→ Activity: Print each line once more, unchanged, from the line holding "### Bottom line" to the end of the listing below.
:: Record excerpts ::
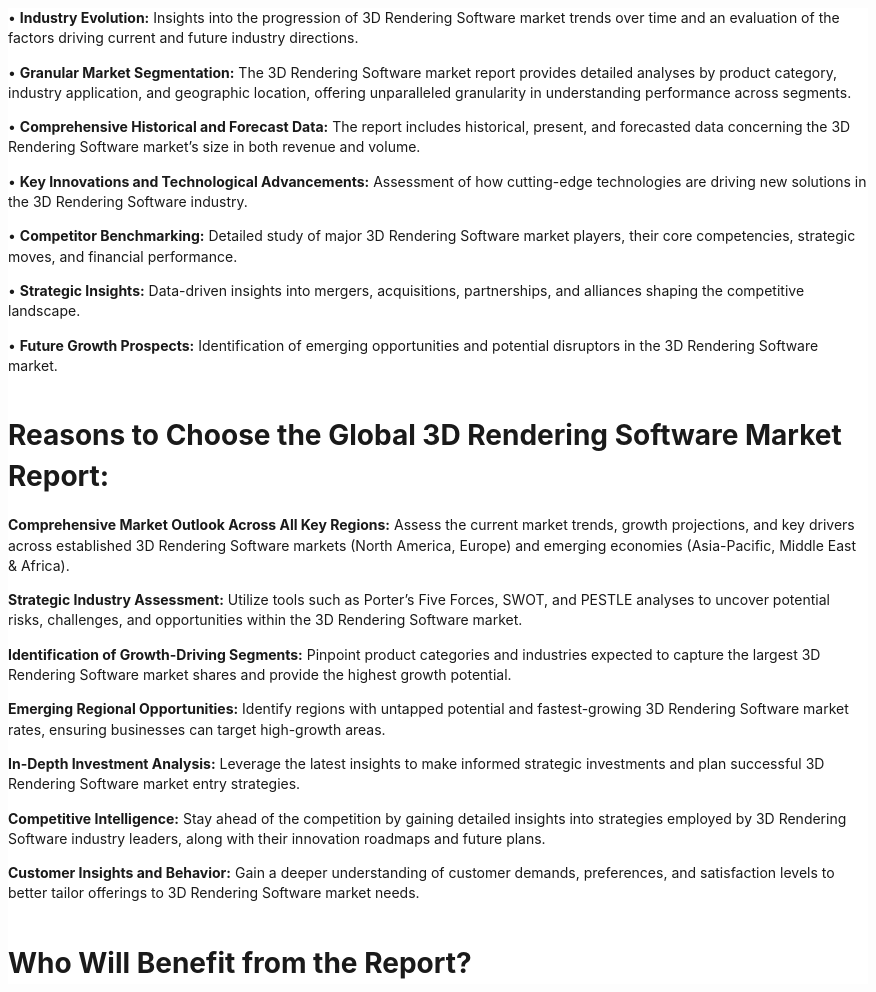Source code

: • <strong>Industry Evolution:</strong> Insights into the progression of 3D Rendering Software market trends over time and an evaluation of the factors driving current and future industry directions.

• <strong>Granular Market Segmentation:</strong> The 3D Rendering Software market report provides detailed analyses by product category, industry application, and geographic location, offering unparalleled granularity in understanding performance across segments.

• <strong>Comprehensive Historical and Forecast Data:</strong> The report includes historical, present, and forecasted data concerning the 3D Rendering Software market’s size in both revenue and volume.

• <strong>Key Innovations and Technological Advancements:</strong> Assessment of how cutting-edge technologies are driving new solutions in the 3D Rendering Software industry.

• <strong>Competitor Benchmarking:</strong> Detailed study of major 3D Rendering Software market players, their core competencies, strategic moves, and financial performance.

• <strong>Strategic Insights:</strong> Data-driven insights into mergers, acquisitions, partnerships, and alliances shaping the competitive landscape.

• <strong>Future Growth Prospects:</strong> Identification of emerging opportunities and potential disruptors in the 3D Rendering Software market.

# <strong>Reasons to Choose the Global 3D Rendering Software Market Report:</strong>

<strong>Comprehensive Market Outlook Across All Key Regions:</strong>
Assess the current market trends, growth projections, and key drivers across established 3D Rendering Software markets (North America, Europe) and emerging economies (Asia-Pacific, Middle East & Africa).

<strong>Strategic Industry Assessment:</strong>
Utilize tools such as Porter’s Five Forces, SWOT, and PESTLE analyses to uncover potential risks, challenges, and opportunities within the 3D Rendering Software market.

<strong>Identification of Growth-Driving Segments:</strong>
Pinpoint product categories and industries expected to capture the largest 3D Rendering Software market shares and provide the highest growth potential.

<strong>Emerging Regional Opportunities:</strong>
Identify regions with untapped potential and fastest-growing 3D Rendering Software market rates, ensuring businesses can target high-growth areas.

<strong>In-Depth Investment Analysis:</strong>
Leverage the latest insights to make informed strategic investments and plan successful 3D Rendering Software market entry strategies.

<strong>Competitive Intelligence:</strong>
Stay ahead of the competition by gaining detailed insights into strategies employed by 3D Rendering Software industry leaders, along with their innovation roadmaps and future plans.

<strong>Customer Insights and Behavior:</strong>
Gain a deeper understanding of customer demands, preferences, and satisfaction levels to better tailor offerings to 3D Rendering Software market needs.

# <strong>Who Will Benefit from the Report?</strong>
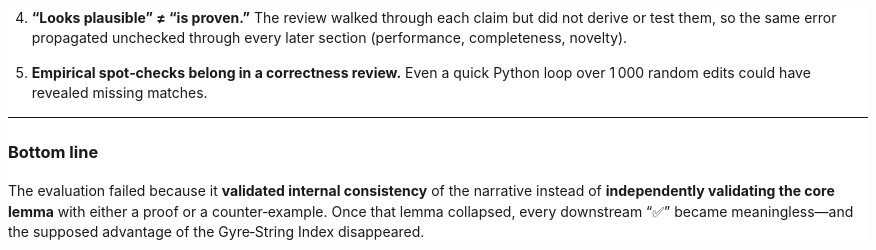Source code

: 4. **“Looks plausible” ≠ “is proven.”**
   The review walked through each claim but did not derive or test them, so the same error propagated unchecked through every later section (performance, completeness, novelty).

5. **Empirical spot‑checks belong in a correctness review.**
   Even a quick Python loop over 1 000 random edits could have revealed missing matches.

---

### Bottom line

The evaluation failed because it **validated internal consistency** of the narrative instead of **independently validating the core lemma** with either a proof or a counter‑example. Once that lemma collapsed, every downstream “✅” became meaningless—and the supposed advantage of the Gyre‑String Index disappeared.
:::
→ Answer for this exercise:
### Bottom line

The evaluation failed because it **validated internal consistency** of the narrative instead of **independently validating the core lemma** with either a proof or a counter‑example. Once that lemma collapsed, every downstream “✅” became meaningless—and the supposed advantage of the Gyre‑String Index disappeared.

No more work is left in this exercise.